"Have you ever been up?" inquired Butler of Frank.
"Never, but I'm determined to get to London if I can, and I don't care how it is."
"All right," said Butler. "We have no time to lose. I'll get out the big biplane." The plane was run out of the hangar, examined closely by the attendants, looked over in a cursory manner by the aviator himself. "Now," he said to Frank, "hop up here alongside of me, to the right. Take hold of that wooden support and put your feet on this wire. Don't look down or you may get dizzy. I'm going about five hundred feet high.
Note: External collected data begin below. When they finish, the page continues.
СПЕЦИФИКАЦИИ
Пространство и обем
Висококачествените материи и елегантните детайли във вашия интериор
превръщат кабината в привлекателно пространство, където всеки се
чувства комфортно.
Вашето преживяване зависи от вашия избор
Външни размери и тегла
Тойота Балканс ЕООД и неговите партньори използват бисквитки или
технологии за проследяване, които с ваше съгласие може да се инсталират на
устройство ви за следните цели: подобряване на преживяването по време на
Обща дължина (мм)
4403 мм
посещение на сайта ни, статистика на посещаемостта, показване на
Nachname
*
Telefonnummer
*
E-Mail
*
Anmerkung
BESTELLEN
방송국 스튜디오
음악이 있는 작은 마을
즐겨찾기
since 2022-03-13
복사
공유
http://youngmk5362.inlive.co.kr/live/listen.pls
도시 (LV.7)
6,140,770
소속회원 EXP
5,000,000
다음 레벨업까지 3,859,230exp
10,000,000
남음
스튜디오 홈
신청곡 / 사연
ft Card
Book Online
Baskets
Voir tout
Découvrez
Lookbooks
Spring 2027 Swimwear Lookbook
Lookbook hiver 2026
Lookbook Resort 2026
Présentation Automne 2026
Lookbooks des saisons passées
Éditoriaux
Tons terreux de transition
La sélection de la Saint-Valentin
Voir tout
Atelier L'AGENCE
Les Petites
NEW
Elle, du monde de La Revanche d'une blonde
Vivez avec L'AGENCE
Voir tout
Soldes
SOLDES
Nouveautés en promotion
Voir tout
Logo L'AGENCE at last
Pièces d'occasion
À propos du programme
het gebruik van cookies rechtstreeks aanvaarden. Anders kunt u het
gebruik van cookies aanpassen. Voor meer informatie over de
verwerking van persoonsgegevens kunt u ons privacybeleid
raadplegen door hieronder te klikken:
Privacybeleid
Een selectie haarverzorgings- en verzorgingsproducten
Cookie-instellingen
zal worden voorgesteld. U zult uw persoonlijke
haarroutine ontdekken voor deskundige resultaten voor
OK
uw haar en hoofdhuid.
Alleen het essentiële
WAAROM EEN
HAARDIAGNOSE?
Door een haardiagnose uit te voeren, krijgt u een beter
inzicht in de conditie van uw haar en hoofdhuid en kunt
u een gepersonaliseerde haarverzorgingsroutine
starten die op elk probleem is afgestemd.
Keep your eyes straight ahead and forget you're flying."
"Good-by, old fellow," said the Codfish, half in fun and half in earnest, as Frank climbed to his precarious place alongside the aviator, and then to Butler, "Where do you come down?"
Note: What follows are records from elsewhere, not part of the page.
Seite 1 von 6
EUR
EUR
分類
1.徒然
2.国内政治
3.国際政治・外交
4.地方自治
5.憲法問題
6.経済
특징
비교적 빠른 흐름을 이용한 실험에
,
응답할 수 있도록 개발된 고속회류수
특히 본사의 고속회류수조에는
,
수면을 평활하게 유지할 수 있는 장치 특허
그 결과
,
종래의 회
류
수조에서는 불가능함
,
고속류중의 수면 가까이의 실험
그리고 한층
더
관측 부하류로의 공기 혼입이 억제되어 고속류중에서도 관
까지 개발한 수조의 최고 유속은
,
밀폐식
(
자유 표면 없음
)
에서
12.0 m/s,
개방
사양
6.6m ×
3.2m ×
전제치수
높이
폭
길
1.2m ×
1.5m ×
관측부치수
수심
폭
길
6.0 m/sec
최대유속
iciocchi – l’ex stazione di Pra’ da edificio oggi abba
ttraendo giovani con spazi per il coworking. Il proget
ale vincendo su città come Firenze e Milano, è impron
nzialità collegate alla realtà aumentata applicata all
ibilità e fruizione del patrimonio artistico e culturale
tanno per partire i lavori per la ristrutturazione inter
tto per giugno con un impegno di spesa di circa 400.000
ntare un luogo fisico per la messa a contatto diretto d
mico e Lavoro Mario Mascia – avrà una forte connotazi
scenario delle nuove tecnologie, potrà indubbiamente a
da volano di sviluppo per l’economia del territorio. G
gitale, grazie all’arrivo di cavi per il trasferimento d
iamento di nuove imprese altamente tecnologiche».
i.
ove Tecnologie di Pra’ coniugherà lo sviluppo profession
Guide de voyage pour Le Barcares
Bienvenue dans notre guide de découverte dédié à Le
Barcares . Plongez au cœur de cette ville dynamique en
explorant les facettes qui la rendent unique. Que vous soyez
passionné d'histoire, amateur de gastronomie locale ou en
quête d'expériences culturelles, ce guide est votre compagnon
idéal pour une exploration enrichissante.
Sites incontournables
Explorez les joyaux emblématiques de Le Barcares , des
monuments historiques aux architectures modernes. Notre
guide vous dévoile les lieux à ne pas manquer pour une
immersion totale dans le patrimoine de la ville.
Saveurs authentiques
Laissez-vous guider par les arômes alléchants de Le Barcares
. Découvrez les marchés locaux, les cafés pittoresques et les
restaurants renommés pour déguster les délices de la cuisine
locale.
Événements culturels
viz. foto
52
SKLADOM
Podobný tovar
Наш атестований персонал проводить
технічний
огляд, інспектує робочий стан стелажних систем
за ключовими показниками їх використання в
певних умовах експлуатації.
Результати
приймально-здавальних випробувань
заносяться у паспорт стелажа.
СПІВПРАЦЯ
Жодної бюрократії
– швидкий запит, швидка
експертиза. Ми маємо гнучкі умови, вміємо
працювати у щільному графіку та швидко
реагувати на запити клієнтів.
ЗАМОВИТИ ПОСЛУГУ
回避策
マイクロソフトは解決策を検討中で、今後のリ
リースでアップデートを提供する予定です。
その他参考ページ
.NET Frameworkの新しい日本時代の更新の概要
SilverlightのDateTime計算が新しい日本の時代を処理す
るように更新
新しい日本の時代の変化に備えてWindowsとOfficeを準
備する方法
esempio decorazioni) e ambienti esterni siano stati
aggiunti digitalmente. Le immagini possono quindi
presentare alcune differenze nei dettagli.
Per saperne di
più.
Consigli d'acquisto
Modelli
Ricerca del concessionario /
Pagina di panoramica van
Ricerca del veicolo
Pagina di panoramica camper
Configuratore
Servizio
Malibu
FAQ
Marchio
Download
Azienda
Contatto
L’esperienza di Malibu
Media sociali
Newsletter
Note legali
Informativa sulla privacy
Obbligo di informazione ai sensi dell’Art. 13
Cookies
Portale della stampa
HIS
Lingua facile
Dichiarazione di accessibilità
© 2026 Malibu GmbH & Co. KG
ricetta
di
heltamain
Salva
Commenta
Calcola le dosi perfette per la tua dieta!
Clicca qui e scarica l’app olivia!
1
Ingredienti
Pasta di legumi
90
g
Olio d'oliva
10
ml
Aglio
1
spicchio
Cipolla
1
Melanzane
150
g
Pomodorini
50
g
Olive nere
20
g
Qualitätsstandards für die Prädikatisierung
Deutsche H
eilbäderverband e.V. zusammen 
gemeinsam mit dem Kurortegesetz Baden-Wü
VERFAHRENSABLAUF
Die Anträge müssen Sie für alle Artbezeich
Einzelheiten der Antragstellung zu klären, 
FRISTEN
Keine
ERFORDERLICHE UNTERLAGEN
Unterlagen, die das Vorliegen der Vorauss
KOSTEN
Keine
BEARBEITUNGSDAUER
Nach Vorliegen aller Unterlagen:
"One can never tell in this business, but I will try to land in Hendon, which is only about three miles from the Club."
"And how long will it take?"
"Somewhere about thirty minutes if the wind aloft is as steady and strong as it seems to be down here."
"Frank, that will get you to Hendon at one-forty-five, and a taxi will do the rest. I'll come as fast as I can in the motor, and if we don't get pinched again I may get to dear old London in time to see the finish."
"All ready," sang out Butler. A half dozen attendants clung fast to the trail of the big biplane while another spun the propeller. The engine immediately sprang into noisy life, the roar of the exhaust drowning out all human speech in the neighborhood. Gleason saw the hands of the aviator drop off the steering-wheel in a downward sweeping signal which meant "let go," a signal instantly obeyed by the attendants, who dropped flat on the ground while the great tail of the birdlike monster swept over their heads with an ever increasing rush. For fifty or sixty feet the running gear of the machine kept on the ground, but, as the velocity increased and Butler elevated his plane, the machine gradually cleared the earth and soared aloft. The Codfish watched it as it rose and followed it in the vastness of the sky vault until there was but a mere dot against the fluffy clouds in the northern sky.